* _Quoted passage_
- - -
And people say summer is the dead period for sports in America.
I don’t know, but I don’t remember many weeks better than the one we just had. Starting with “The Match” last Tuesday and culminating in Major League Baseball’s All-Star Game this Tuesday, you were sure to have your itch scratched at some point, no matter what your sport of choice is.
Novak Djokovic won his 20th major at Wimbledon, the Tampa Bay Lightning won its second straight Stanley Cup and then proceeded to damage it during a second celebration on Monday, college recruiting, the NBA finals and the MLB draft are both ongoing and, until Monday, my favorite moment of the week was Kurt Busch outdueling his younger brother Kyle with a little help from teammate of the year Ross Chastain at Atlanta on Sunday.
For the most part, it’s all been fun and, well, a lot of games. But there were a couple of moments that stood out more than the others. Moments that demanded a deeper, more emotional reaction, for better or worse.
- - -
* _Page-level text extractions_
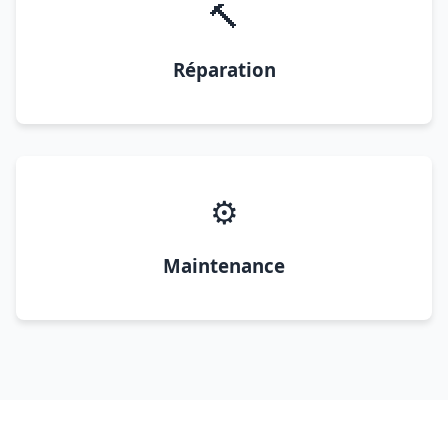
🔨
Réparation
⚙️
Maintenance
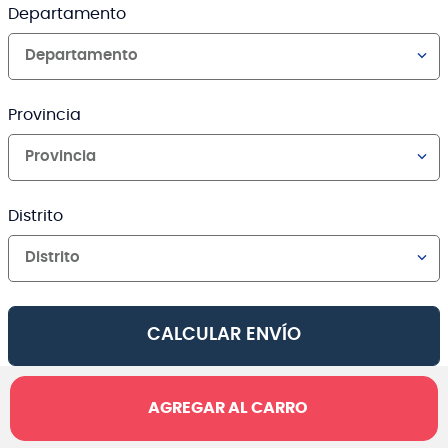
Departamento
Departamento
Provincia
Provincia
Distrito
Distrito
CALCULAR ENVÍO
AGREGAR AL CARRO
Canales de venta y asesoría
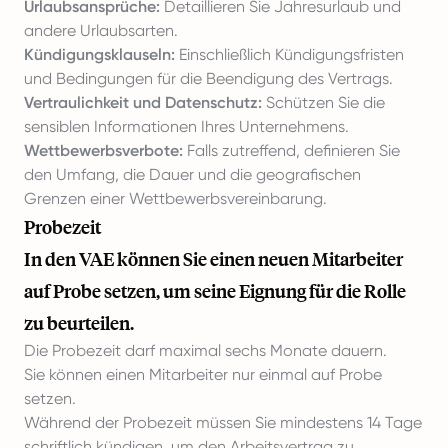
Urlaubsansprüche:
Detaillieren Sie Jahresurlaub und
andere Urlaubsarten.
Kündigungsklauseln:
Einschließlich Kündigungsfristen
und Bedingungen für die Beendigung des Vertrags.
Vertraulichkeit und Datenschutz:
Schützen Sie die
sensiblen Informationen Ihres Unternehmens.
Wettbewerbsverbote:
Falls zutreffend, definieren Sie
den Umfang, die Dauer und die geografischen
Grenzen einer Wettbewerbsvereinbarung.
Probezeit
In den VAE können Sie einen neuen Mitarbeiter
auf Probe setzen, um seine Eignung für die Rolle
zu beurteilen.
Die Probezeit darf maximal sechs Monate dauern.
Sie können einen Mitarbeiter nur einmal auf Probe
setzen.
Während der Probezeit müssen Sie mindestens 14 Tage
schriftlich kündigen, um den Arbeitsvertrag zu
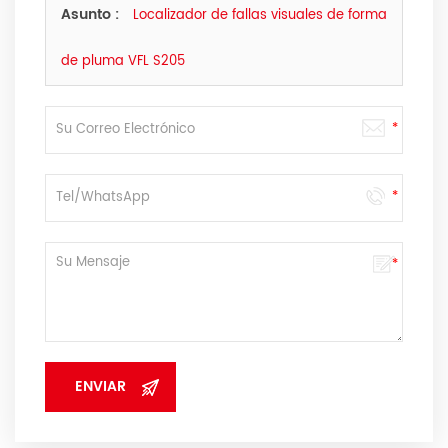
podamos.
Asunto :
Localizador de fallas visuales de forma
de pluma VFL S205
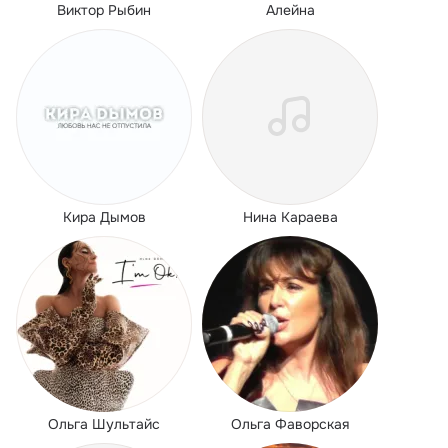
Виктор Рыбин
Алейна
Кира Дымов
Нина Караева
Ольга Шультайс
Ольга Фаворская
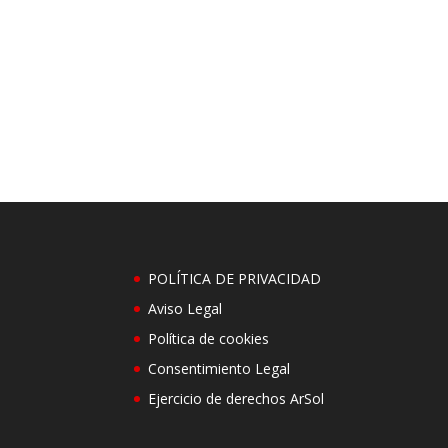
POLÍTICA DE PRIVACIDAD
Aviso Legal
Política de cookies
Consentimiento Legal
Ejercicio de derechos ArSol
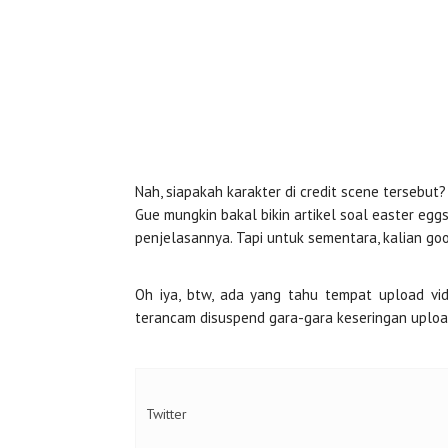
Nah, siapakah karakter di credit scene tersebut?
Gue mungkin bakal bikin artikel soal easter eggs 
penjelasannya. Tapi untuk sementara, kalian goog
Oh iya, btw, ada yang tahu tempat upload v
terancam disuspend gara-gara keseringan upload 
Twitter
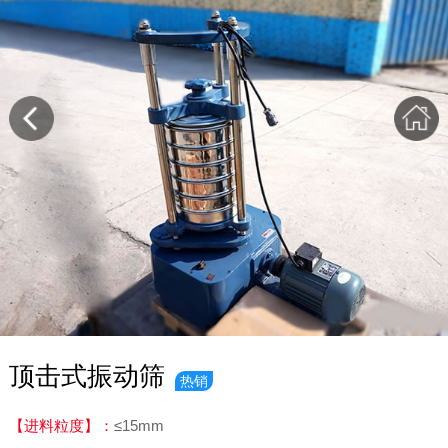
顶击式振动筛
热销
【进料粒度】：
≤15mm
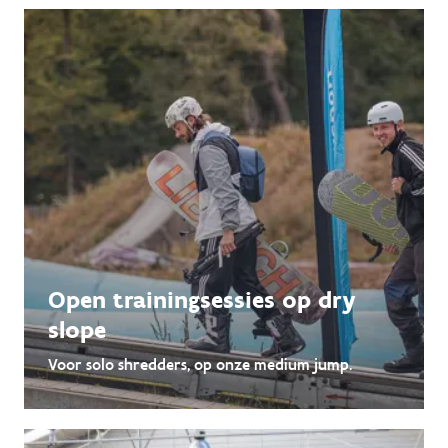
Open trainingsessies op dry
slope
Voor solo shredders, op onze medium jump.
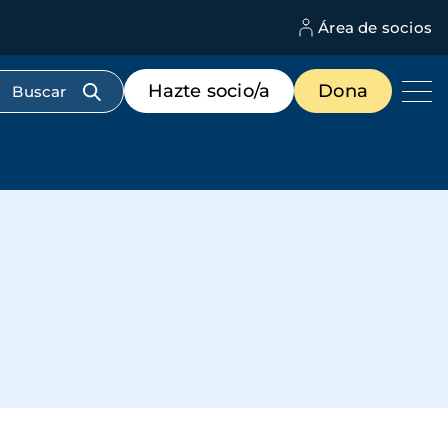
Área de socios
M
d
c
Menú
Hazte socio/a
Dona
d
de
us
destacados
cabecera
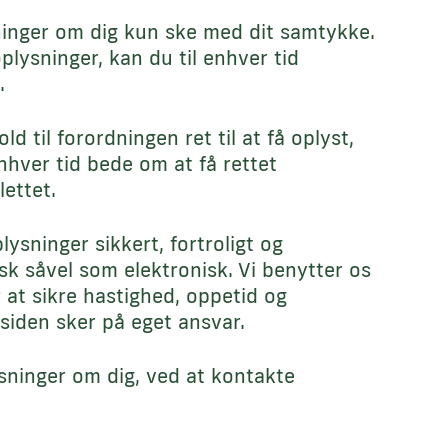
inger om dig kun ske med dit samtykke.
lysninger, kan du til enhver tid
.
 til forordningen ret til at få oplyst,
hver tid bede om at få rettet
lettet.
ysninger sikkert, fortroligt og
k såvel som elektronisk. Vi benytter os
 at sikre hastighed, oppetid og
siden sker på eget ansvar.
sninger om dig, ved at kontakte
- - -
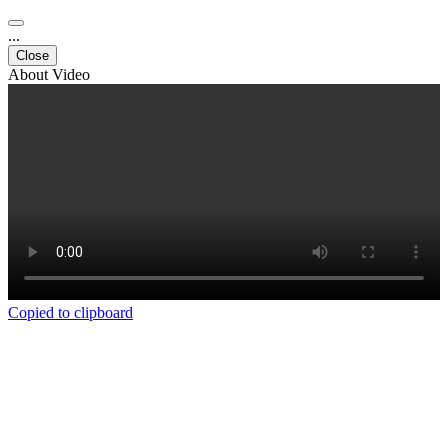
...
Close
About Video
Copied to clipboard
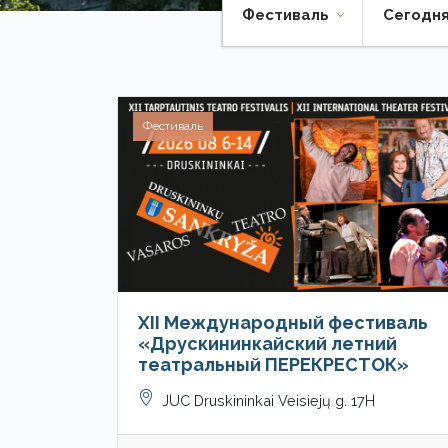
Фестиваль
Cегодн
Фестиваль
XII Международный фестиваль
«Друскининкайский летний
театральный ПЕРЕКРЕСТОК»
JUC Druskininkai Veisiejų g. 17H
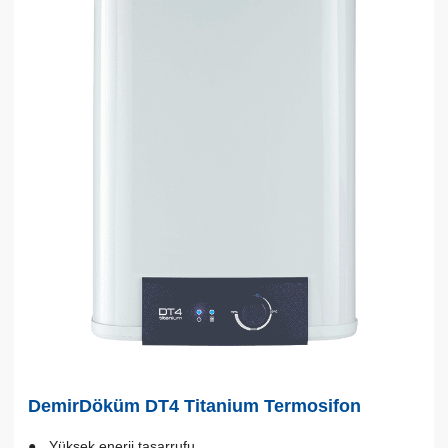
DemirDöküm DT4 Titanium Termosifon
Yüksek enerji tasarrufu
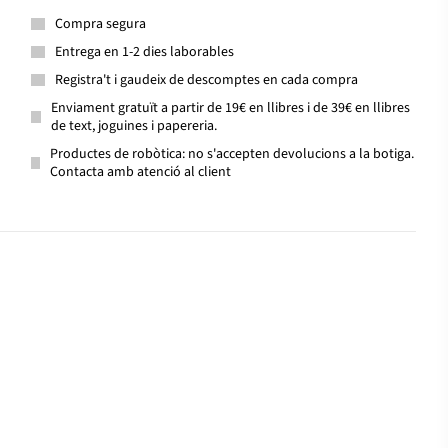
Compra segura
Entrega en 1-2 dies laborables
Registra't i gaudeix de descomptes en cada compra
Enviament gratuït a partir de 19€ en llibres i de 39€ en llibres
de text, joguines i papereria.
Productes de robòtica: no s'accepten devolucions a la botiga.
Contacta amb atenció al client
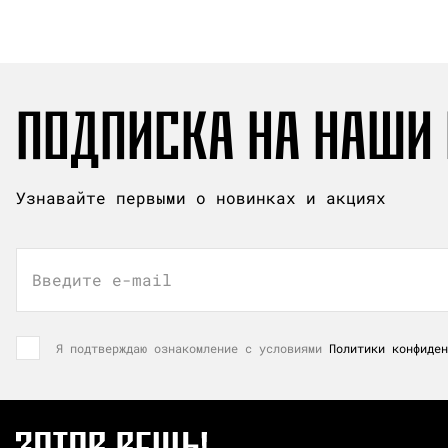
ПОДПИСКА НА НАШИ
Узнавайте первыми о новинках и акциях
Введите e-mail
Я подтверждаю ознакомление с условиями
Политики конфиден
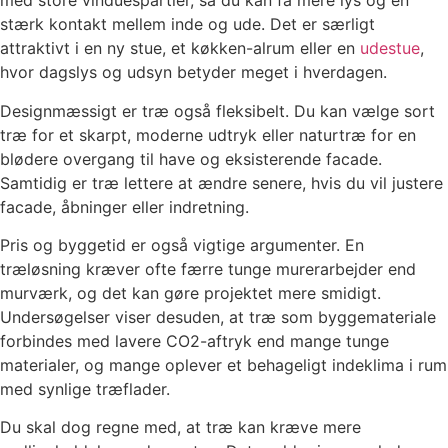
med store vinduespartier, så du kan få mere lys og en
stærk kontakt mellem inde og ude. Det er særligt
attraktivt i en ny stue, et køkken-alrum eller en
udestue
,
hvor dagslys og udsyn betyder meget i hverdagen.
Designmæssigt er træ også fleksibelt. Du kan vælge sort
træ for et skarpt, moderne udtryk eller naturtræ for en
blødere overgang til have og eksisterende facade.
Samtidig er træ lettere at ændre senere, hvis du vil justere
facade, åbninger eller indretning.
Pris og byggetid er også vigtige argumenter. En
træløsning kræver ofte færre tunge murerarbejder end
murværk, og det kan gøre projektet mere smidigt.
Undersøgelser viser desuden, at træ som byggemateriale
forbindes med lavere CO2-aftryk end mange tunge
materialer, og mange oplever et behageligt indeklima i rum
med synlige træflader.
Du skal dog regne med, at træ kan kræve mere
- - -
* _What you need to do_
1. Summarize the sports column in two sentences.
2. Answer these questions from the sports column:
(a) What event started the week the writer describes?
(b) Which major did Novak Djokovic's Wimbledon win make for him?
(c) What kind of reaction did a couple of moments demand?
3. Copy the sports column from "I don’t know, but" up to and including "Atlanta on Sunday.".

* _Answers_
1. The writer disputes the claim that summer is a dead period for American sports and points to a week that ran from "The Match" last Tuesday to Major League Baseball's All-Star Game this Tuesday. That week included Novak Djokovic's 20th major at Wimbledon, the Tampa Bay Lightning's second straight Stanley Cup and Kurt Busch outdueling his brother Kyle at Atlanta, and a couple of moments demanded a deeper, more emotional reaction.

2.
(a) "The Match" last Tuesday
(b) His 20th major
(c) A deeper, more emotional reaction, for better or worse

3.
I don’t know, but I don’t remember many weeks better than the one we just had. Starting with “The Match” last Tuesday and culminating in Major League Baseball’s All-Star Game this Tuesday, you were sure to have your itch scratched at some point, no matter what your sport of choice is.
Novak Djokovic won his 20th major at Wimbledon, the Tampa Bay Lightning won its second straight Stanley Cup and then proceeded to damage it during a second celebration on Monday, college recruiting, the NBA finals and the MLB draft are both ongoing and, until Monday, my favorite moment of the week was Kurt Busch outdueling his younger brother Kyle with a little help from teammate of the year Ross Chastain at Atlanta on Sunday.